Colorado conducts live datacast for school

Rocky Mountain PBS conducted a live datacast this month as part of a pilot education project. More than 400 middle school students in the Denver, Colo., area participated.

The datacast was part of a pilot science education project co-produced by the Denver Museum of Nature & Science and Rocky Mountain PBS. Science students from Cherry Creek West Middle School, Huron Middle School, Thunder Ridge Middle School and Morey Middle School interacted with paleontologist Dr. Kirk Johnson at the U.S. Geological Survey CORE lab in Lakewood while he examined core samples from the Denver Basin Project.

The datacast technology allowed students to receive “near-TV quality video” on their computers, while simultaneously participating in student-scientist discussions with Dr. Johnson via telephone conference.

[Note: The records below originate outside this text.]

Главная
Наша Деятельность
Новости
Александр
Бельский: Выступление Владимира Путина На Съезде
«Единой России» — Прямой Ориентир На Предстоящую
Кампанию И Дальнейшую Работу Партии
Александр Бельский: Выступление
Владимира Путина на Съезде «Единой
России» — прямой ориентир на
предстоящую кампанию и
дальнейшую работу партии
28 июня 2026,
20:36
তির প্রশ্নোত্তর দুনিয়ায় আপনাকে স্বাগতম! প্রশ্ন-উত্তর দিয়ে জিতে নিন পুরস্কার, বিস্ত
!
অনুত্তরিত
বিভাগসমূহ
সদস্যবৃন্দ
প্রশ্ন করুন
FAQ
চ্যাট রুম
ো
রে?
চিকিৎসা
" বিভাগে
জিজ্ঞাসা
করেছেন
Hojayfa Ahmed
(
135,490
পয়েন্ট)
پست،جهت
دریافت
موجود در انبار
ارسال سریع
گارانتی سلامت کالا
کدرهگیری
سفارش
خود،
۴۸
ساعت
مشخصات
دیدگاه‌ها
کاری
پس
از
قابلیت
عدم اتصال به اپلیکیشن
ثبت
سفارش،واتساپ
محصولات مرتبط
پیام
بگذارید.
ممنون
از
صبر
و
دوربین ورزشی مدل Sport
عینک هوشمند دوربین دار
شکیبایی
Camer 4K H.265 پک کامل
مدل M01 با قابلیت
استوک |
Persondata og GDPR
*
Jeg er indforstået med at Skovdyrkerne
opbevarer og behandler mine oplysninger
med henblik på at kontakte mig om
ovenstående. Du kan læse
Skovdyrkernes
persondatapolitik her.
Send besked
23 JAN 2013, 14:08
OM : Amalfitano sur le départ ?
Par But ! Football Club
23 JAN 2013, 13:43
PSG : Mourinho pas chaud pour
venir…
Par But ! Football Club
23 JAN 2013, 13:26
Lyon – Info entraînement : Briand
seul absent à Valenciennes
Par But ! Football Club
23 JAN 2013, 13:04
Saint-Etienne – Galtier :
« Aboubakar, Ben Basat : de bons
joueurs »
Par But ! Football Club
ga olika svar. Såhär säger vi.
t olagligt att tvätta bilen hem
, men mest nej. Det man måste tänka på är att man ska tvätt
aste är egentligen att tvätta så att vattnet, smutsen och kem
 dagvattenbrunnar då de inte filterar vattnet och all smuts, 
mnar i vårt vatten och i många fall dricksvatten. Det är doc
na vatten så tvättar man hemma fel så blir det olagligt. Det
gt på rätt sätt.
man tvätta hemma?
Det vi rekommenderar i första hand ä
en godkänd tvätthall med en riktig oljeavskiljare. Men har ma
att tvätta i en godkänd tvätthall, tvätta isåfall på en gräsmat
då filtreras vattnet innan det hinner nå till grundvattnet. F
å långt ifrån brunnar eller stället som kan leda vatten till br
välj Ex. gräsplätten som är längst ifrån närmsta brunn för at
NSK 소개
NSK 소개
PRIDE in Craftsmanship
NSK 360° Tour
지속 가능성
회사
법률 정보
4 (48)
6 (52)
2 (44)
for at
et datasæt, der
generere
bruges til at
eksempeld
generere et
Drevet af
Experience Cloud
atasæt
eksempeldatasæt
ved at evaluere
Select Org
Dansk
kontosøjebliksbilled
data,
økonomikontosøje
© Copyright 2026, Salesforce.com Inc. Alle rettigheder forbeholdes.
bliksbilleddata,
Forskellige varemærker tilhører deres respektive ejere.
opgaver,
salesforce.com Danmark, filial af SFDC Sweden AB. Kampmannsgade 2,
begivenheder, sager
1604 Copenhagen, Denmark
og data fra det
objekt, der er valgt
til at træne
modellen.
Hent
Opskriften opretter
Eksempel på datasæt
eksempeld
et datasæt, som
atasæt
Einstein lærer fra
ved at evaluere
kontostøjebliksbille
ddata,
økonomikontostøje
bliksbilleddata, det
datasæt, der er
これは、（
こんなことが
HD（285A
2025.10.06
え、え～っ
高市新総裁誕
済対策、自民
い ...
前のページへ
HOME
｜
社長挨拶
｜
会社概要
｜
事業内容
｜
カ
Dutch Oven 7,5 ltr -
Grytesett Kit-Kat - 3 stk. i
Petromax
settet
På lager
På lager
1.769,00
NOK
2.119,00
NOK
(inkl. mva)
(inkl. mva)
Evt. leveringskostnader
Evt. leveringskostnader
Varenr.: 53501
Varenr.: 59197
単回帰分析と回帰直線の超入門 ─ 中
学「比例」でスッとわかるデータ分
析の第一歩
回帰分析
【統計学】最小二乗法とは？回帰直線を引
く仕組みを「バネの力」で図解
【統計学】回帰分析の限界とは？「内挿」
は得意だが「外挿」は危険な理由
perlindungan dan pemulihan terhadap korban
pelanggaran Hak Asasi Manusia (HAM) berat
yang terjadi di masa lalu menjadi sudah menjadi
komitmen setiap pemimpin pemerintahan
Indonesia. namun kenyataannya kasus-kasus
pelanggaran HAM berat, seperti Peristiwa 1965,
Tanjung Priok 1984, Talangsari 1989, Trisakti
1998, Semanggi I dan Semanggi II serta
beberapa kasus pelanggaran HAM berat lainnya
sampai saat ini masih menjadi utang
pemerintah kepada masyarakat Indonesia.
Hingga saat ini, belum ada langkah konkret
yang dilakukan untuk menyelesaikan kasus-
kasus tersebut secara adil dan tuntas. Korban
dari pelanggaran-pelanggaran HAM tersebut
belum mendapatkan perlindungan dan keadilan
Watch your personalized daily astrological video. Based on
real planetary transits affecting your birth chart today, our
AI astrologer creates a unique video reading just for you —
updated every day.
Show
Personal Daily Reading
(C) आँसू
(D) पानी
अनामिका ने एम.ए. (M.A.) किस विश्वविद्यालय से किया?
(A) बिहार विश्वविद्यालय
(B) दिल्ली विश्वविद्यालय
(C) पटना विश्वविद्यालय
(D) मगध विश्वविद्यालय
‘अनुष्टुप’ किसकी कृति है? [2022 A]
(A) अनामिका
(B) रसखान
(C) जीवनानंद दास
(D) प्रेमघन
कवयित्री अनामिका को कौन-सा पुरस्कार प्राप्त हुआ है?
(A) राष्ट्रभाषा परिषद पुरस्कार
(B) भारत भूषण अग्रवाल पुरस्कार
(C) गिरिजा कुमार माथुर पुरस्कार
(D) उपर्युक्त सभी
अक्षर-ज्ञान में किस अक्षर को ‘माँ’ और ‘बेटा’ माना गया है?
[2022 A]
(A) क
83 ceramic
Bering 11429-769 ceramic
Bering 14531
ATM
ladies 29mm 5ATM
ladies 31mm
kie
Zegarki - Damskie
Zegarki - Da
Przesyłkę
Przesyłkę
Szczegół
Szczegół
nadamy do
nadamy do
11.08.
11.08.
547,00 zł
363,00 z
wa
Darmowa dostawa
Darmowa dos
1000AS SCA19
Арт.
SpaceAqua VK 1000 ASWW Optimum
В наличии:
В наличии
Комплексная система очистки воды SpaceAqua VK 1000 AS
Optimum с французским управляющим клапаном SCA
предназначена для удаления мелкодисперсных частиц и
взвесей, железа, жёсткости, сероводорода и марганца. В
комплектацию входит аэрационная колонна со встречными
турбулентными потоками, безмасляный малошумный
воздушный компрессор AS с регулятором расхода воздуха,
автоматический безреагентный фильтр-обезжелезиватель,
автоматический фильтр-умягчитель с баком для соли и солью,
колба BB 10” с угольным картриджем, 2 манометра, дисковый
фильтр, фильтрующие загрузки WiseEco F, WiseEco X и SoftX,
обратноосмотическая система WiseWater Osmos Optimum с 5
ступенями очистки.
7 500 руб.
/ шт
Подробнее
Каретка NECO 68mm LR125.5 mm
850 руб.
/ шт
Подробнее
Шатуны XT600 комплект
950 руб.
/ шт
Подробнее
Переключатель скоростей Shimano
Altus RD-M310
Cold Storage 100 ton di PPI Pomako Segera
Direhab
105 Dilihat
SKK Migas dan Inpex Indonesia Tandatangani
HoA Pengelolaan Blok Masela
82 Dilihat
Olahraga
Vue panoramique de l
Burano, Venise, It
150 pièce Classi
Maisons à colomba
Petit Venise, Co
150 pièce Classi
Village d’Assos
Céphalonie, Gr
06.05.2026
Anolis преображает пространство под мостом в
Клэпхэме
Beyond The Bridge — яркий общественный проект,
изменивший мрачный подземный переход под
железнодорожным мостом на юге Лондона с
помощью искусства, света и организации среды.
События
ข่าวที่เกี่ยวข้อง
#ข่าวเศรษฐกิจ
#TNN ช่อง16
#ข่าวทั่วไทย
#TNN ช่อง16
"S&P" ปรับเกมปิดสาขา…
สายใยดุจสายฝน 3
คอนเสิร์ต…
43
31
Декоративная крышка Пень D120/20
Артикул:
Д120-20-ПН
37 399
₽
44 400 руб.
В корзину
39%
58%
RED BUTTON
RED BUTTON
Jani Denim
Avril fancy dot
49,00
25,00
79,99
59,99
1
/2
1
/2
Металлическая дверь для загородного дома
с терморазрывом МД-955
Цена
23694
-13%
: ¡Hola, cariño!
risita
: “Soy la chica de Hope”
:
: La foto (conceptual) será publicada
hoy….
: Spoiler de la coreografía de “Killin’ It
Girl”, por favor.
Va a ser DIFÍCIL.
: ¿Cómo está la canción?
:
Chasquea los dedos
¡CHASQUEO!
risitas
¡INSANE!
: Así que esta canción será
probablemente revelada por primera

The live datacast was made possible through the partnership between Rocky Mountain PBS and SpectraRep. Rocky Mountain PBS’s KRMA-DT, the station’s digital television (DTV) channel in Denver, broadcasts the pilot as digital data in a small portion of the KRMA-DT digital signal, while continuing to carry KRMA digital programs to Rocky Mountain PBS viewers.

In order to receive the datacast signal, the schools were equipped with special data receivers and a directional UHF antenna that decodes the data and presents it as pictures and sound in the classroom. SpectraRep, a provider of wireless broadband solutions through DTV spectrum for distance learning, supplied all four schools with the equipment for the datacast and provided technical services for the project.